• _TASK ITEM_: Copy out the full data exactly as given; pictures should not be included.

-------- DATASET SECTION --------

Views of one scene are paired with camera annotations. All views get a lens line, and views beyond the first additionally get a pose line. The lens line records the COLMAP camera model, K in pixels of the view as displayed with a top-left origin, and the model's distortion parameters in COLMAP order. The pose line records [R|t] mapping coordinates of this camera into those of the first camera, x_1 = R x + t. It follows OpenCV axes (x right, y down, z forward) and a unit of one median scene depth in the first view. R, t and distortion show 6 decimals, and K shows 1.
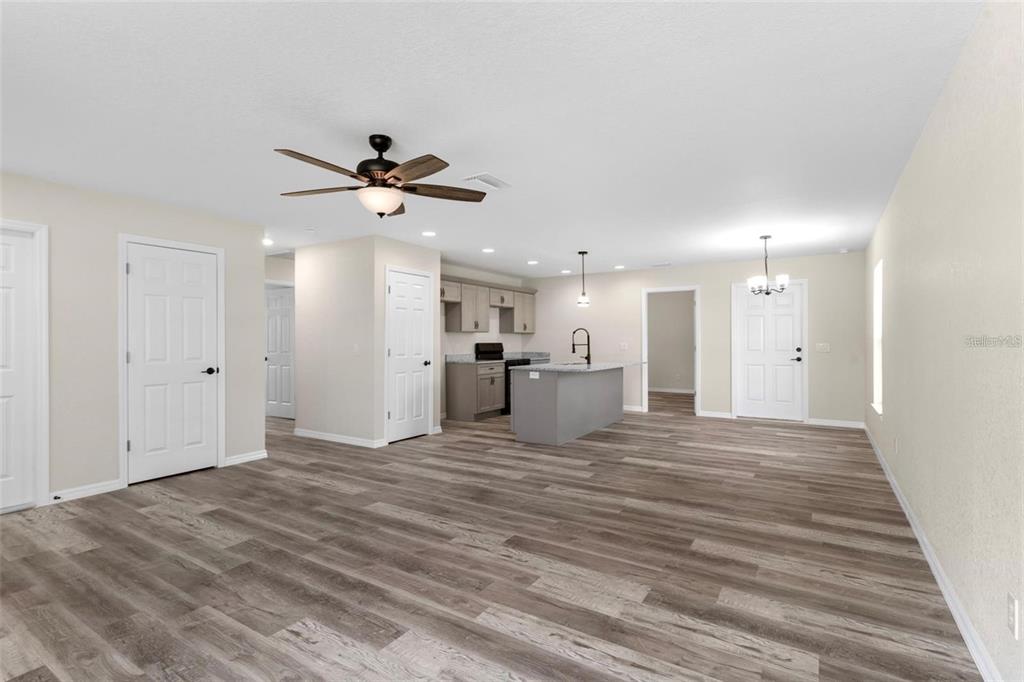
lens RADIAL K [[486.0, 0, 509.3], [0, 486.0, 341.1], [0, 0, 1]] dist [0.001117, 0.000626]
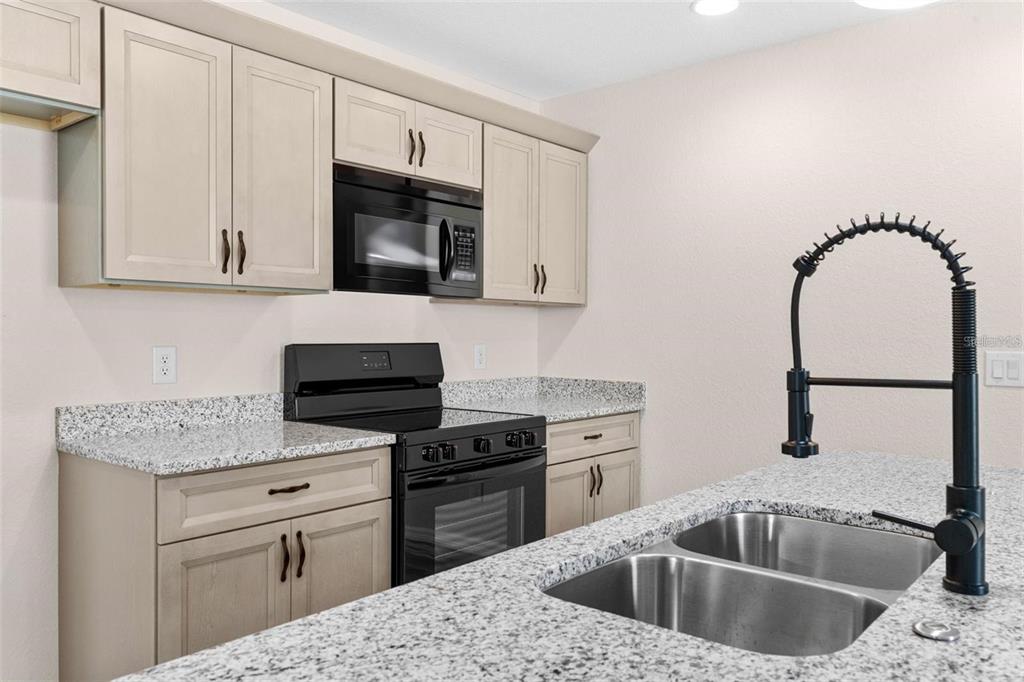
lens RADIAL K [[783.7, 0, 511.3], [0, 783.7, 337.7], [0, 0, 1]] dist [0.001112, -0.000077]
pose [[0.991961, 0.009246, -0.126206, 0.177510], [-0.008410, 0.999939, 0.007150, -0.005233], [0.126264, -0.006031, 0.991978, 1.597030]]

--------

• _EXERCISE ANSWER_:
Views of one scene are paired with camera annotations. All views get a lens line, and views beyond the first additionally get a pose line. The lens line records the COLMAP camera model, K in pixels of the view as displayed with a top-left origin, and the model's distortion parameters in COLMAP order. The pose line records [R|t] mapping coordinates of this camera into those of the first camera, x_1 = R x + t. It follows OpenCV axes (x right, y down, z forward) and a unit of one median scene depth in the first view. R, t and distortion show 6 decimals, and K shows 1.
lens RADIAL K [[486.0, 0, 509.3], [0, 486.0, 341.1], [0, 0, 1]] dist [0.001117, 0.000626]
lens RADIAL K [[783.7, 0, 511.3], [0, 783.7, 337.7], [0, 0, 1]] dist [0.001112, -0.000077]
pose [[0.991961, 0.009246, -0.126206, 0.177510], [-0.008410, 0.999939, 0.007150, -0.005233], [0.126264, -0.006031, 0.991978, 1.597030]]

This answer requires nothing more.